The Pirates designated him for assignment on June 7, 2011.

===Los Angeles Dodgers===
Ascanio was signed by the Los Angeles Dodgers to a minor league contract on December 13, 2011. He also received an invitation to spring training. Ascanio failed his physical when he reported for spring training and had his contract voided by the Dodgers.

===Mexican League===
Ascanio was assigned to the Diablos Rojos del México in 2013, and was later signed by the Petroleros de Minatitlán. In 2014, he started the season with the Toros de Tijuana and later was assigned to the Acereros de Monclova where he finished the year. He signed with the Guerreros de Oaxaca for the 2015 season, and spent the 2016 and 2017 seasons out of the league. On January 8, 2018, it was announced that Ascanio would return to the Mexican League with the Tecolotes de los Dos Laredos. He was released on April 3, 2018.

===San Marino===
Ascanio pitched in twelve games for San Marino of the Italian Baseball League in 2017. He posted a 4.61 ERA and recorded two saves.

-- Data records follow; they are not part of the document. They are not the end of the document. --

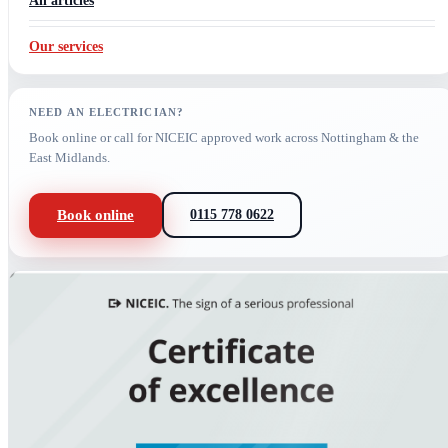
All articles
Our services
NEED AN ELECTRICIAN?
Book online or call for NICEIC approved work across Nottingham & the
East Midlands.
Book online
0115 778 0622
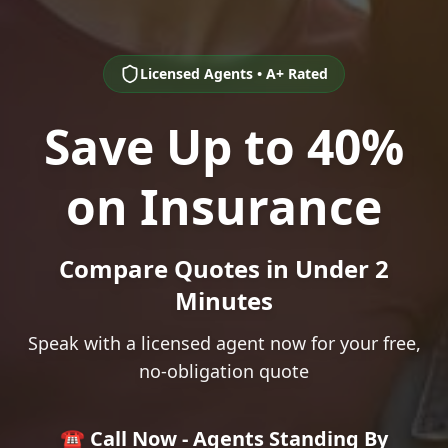
Licensed Agents • A+ Rated
Save Up to 40%
on Insurance
Compare Quotes in Under 2
Minutes
Speak with a licensed agent now for your free,
no-obligation quote
☎️ Call Now - Agents Standing By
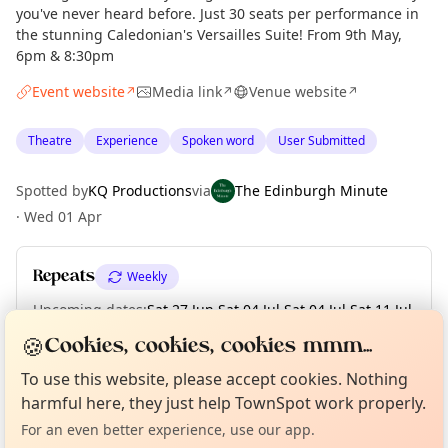
you've never heard before. Just 30 seats per performance in
the stunning Caledonian's Versailles Suite! From 9th May,
6pm & 8:30pm
Event website
Media link
Venue website
↗
↗
↗
Theatre
Experience
Spoken word
User Submitted
Spotted by
KQ Productions
via
The Edinburgh Minute
·
Wed 01 Apr
Repeats
Weekly
Upcoming dates
:
Sat 27 Jun
·
Sat 04 Jul
·
Sat 04 Jul
·
Sat 11 Jul
·
Sat 11 Jul
🍪
Cookies, cookies, cookies mmm...
Curious?
Not from around here, huh?
About TownSpot
Tell us your town →
To use this website, please accept cookies. Nothing
harmful here, they just help TownSpot work properly.
Location
For an even better experience, use our app.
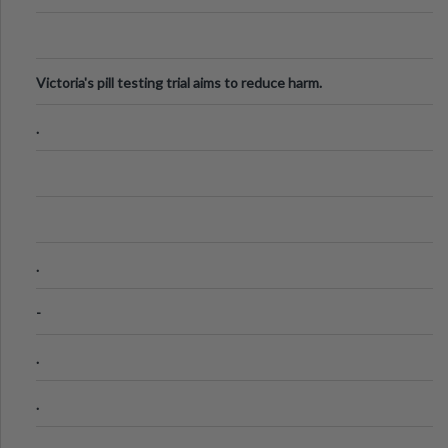
Victoria's pill testing trial aims to reduce harm.
.
.
-
.
.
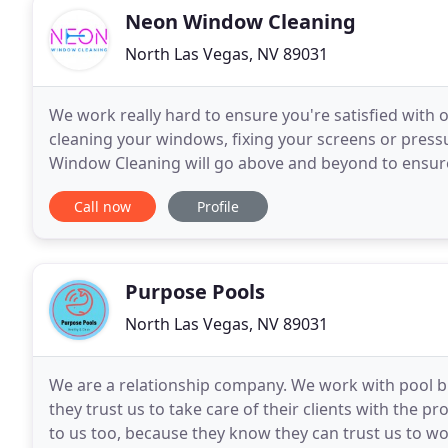
Neon Window Cleaning
North Las Vegas, NV 89031
We work really hard to ensure you're satisfied wit
cleaning your windows, fixing your screens or press
Window Cleaning will go above and beyond to ensure y
Driveway Pressure Wash to any Window Cleaning ser
Call now
Profile
Purpose Pools
North Las Vegas, NV 89031
We are a relationship company. We work with pool 
they trust us to take care of their clients with the 
to us too, because they know they can trust us to work quickly, efficiently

After the 2019 season, Ascanio played for Caribes de Anzoátegui of the Liga Venezolana de Béisbol Profesional (LVMP). He has also played for Venezuela in the 2020 Caribbean Series.

After the 2020 season, Ascanio played for Caribes of the LVMP. He has also played for Venezuela in the 2021 Caribbean Series.

===Caciques de Distrito===
In July 2025, Ascanio signed with the Caciques de Distrito of the Venezuelan Major League.

==Personal life==
Ascanio has two children, Jordan and Santiago.